I thought for a moment about how my house would not be filled this afternoon with the giggling of girls, how I would not be awakened with bouncy complaints about the lack of coffee, how no one but me would show Molly cat affection, and how empty and sterile rooms would feel tomorrow.
“Yes,” I answered. “A little.”
She’ll be here in an hour. With her daughter. I’m so nervous I’m rattling around like my late mother’s Anacin bottle — the one that made more noise than the 5th Infantry marching in full battle gear.
Yikes.
The Lovin’ Spoonful:
“Darlin’ Companion”
(via DesmonJones)
I came to this little song some years ago via, of all things, a Woody Allen film. I realize Allen’s films are best known for their standards- and Dixieland jazz-laden soundtracks, but in the very early days, with a little-known (hysterically funny) movie, in which Allen took a Japanese spy movie and redubbed it, the soundtrack belonged to the Lovin’ Spoonful. The band even appears briefly in a discotheque scene — no, really.

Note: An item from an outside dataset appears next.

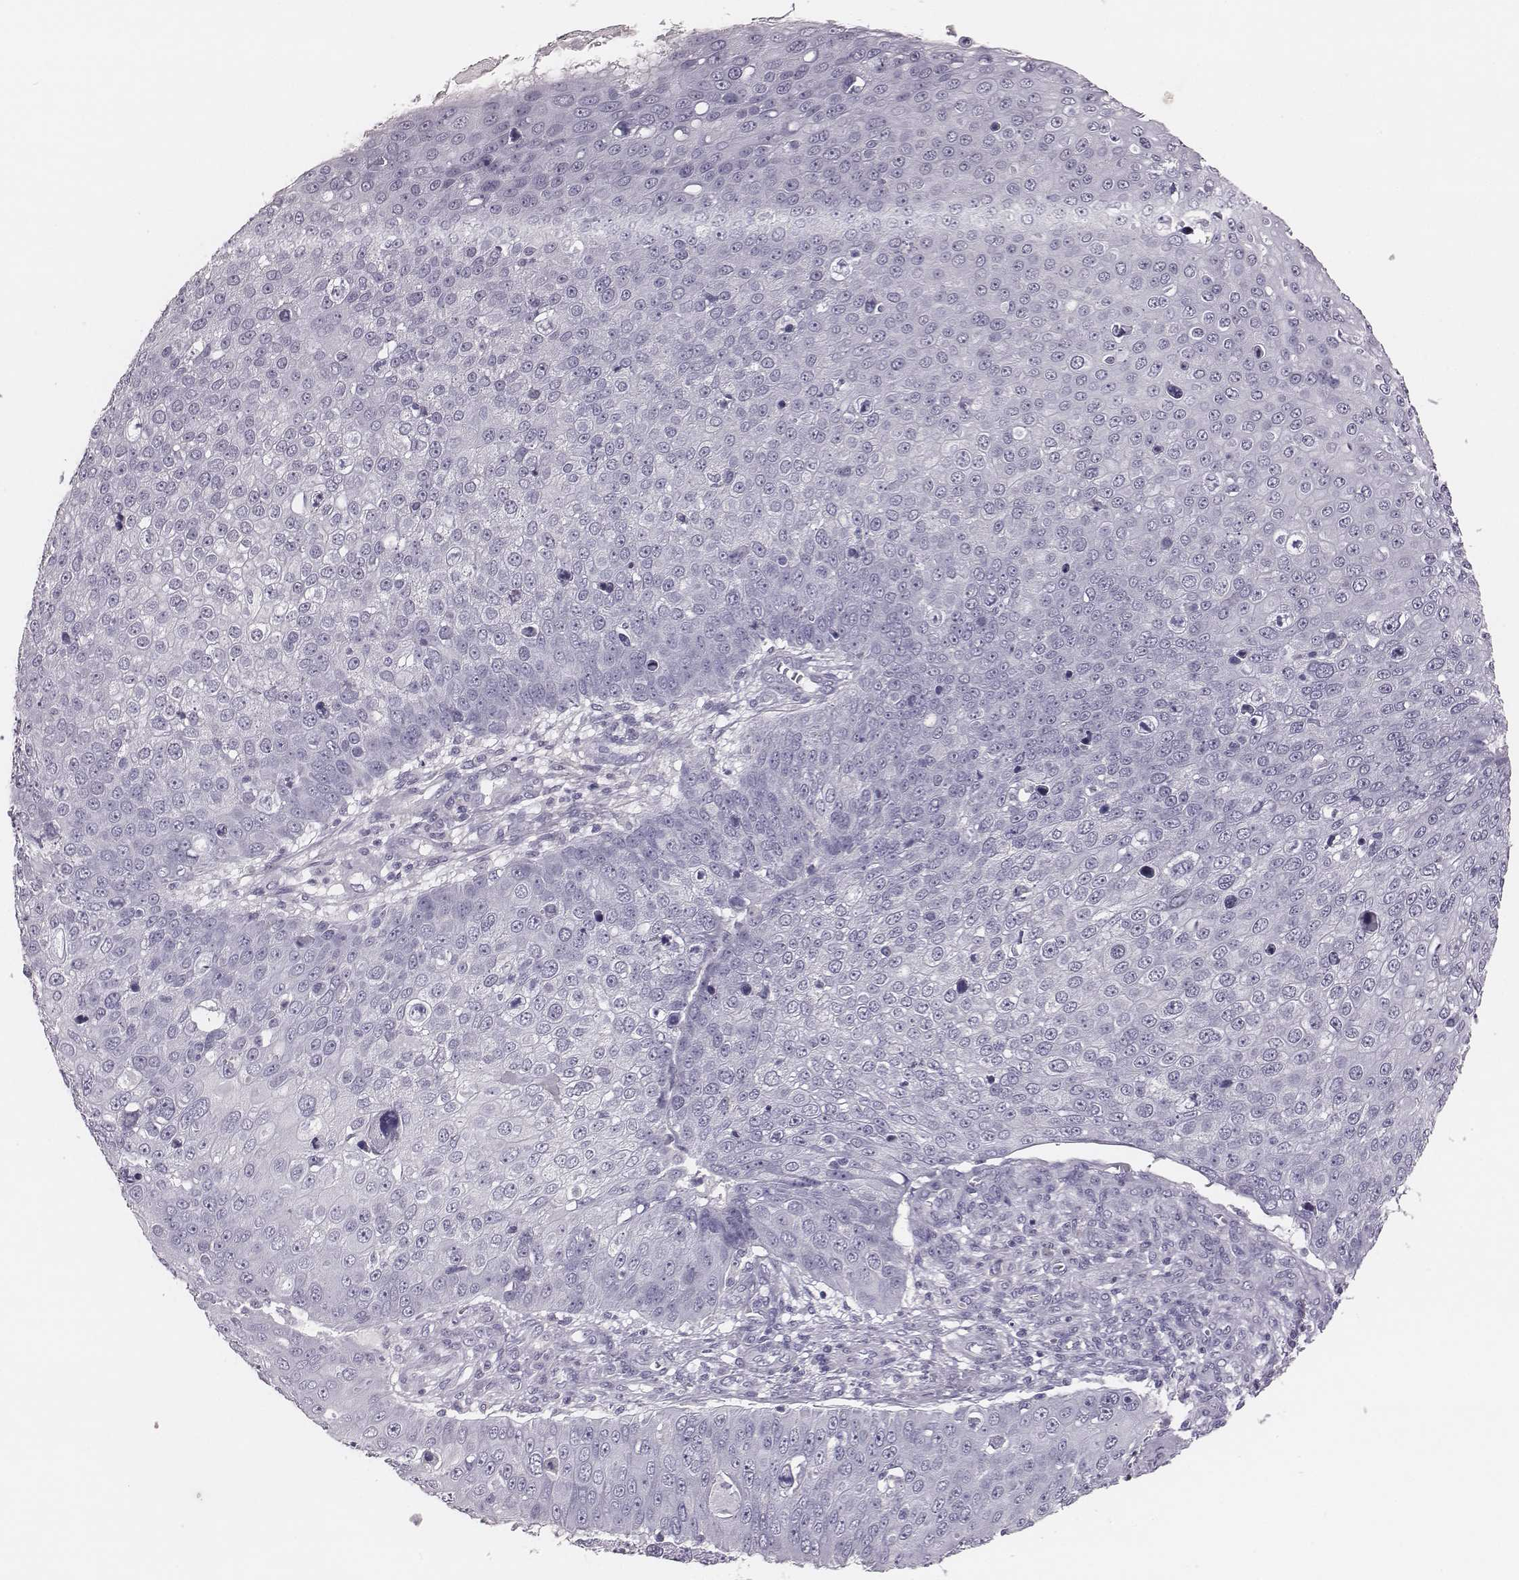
{"staining": {"intensity": "negative", "quantity": "none", "location": "none"}, "tissue": "skin cancer", "cell_type": "Tumor cells", "image_type": "cancer", "snomed": [{"axis": "morphology", "description": "Squamous cell carcinoma, NOS"}, {"axis": "topography", "description": "Skin"}], "caption": "IHC photomicrograph of neoplastic tissue: human squamous cell carcinoma (skin) stained with DAB (3,3'-diaminobenzidine) reveals no significant protein staining in tumor cells.", "gene": "CSH1", "patient": {"sex": "male", "age": 71}}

The song isn’t really country. It isn’t rock and roll. It likely wouldn’t find an audience today, not even with all the strange indy outlets that exist in all their varied permutations and combinations; but I liked it the first time I heard it and I love it today for its quirky guitars and straight-up lyrics. I hope you’ll like it too.
This is a photo of my favorite chair. It has now been retired from the front room because the upholstery is eroded by time, faded by the sun and scarred by cats’ claws. I recall when you were last here, napping in the chair, saying it “wrapped you up, like a warm embrace.”
Some scorn the notion that a relationship, like an old overstuffed chair, might be comfortable. Not me. When I sit in this chair, tattered and worn as it is, I feel safe. I’ve launched a thousand journeys from this place, a good book in hand, feet propped on the ample ottoman.
No matter how many others have occupied this space, you came and owned it, curling up and making it your possession. Maybe ownership is the secret of being comfortable in a place.
If others insist my words are stale, my technique is tried, my heart has held a number of previous occupants, I can only answer guilty as charged. I’m 54 years old. I’d be a fool to say I’ve never been this way before.